Myasthenia gravis should not use what medicine?
Myasthenia gravis is a neuromuscular junction disease in neurology, primarily due to some synaptic dysfunction, leading to pathological fatigue and general weakness in patients. Patients with myasthenia gravis often experience exacerbation of the disease due to fatigue or infection, and certain medications can severely affect synaptic function, worsening the condition, and are therefore not to be used. The medications to avoid mainly include the following types: The first type is aminoglycoside antibiotics, which can exacerbate the transmission at the neuromuscular junction. Second, quinolone antibiotics should also be avoided as much as possible. Third, some antiarrhythmic drugs can also decrease the excitability of the fascia and are not recommended. Additionally, some drugs like morphine, benzodiazepines, and receptor blockers should also be contraindicated or used with caution.

How long is the recovery period for optic neuritis?

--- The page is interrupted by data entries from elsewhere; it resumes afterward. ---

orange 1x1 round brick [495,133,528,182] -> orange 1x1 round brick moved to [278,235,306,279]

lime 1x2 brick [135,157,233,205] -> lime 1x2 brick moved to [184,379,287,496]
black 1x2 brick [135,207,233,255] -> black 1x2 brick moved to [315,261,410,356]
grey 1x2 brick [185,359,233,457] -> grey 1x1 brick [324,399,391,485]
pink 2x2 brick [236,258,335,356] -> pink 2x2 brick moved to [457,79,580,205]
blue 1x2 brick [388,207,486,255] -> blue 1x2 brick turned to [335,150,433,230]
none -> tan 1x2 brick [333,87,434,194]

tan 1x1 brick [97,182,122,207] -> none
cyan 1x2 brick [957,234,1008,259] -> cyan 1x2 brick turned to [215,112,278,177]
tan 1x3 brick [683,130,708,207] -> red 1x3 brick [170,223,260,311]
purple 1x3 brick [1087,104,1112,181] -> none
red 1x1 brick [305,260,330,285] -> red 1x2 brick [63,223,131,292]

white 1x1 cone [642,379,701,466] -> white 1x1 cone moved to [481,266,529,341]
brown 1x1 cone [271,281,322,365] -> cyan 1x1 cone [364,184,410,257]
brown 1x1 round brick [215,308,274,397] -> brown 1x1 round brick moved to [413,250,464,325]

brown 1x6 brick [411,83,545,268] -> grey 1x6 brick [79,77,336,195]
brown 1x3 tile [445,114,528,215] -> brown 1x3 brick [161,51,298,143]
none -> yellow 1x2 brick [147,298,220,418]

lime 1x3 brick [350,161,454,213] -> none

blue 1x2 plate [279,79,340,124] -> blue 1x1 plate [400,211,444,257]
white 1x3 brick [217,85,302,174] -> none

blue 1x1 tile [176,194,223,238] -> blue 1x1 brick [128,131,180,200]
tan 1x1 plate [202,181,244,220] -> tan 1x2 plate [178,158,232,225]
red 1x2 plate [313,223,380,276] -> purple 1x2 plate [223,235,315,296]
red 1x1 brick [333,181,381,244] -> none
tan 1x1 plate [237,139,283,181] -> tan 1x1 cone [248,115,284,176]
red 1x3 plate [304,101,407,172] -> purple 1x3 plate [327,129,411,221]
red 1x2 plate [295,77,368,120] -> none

Optic neuritis is a demyelinating disease of the central nervous system. Besides affecting the optic nerve and causing a decrease in vision, it also impacts the brain's white matter and the spinal cord, leading to symptoms such as limb paralysis, numbness, and bladder and bowel dysfunction. Generally, the recovery period for optic neuritis is about six months, with the first three months being the most critical for recovery. If recovery has not occurred by six months, it is then considered a chronic phase, and further recovery becomes very challenging. It is crucial to diagnose and treat the condition promptly. Treatment primarily involves the use of corticosteroids, immunoglobulins, and potentially B-group vitamins to nourish the nerves. Overall, most patients with optic neuritis can recover substantially; however, the condition is prone to relapse, and the prognosis is poor if it reoccurs.

How is myasthenia gravis diagnosed?
Myasthenia gravis is essentially an immunoreactive disease in neurology, primarily caused by immune dysfunction in the body, leading to the production of autoantibodies. These antibodies attack the acetylcholine receptors on the postsynaptic membrane, resulting in corresponding clinical symptoms such as ptosis, diplopia, and general fatigue. The examination of myasthenia gravis mainly includes the following aspects: first, the completion of the Tensilon test, and if the test is positive, myasthenia gravis should be considered; second, the examination should include repetitive nerve stimulation electromyography, and if there is a significant decrement in wave amplitude, this disease should be considered; third, relevant blood tests should be conducted, mainly to check for acetylcholine receptor antibodies, as positive results for these antibodies are important in supporting this diagnosis.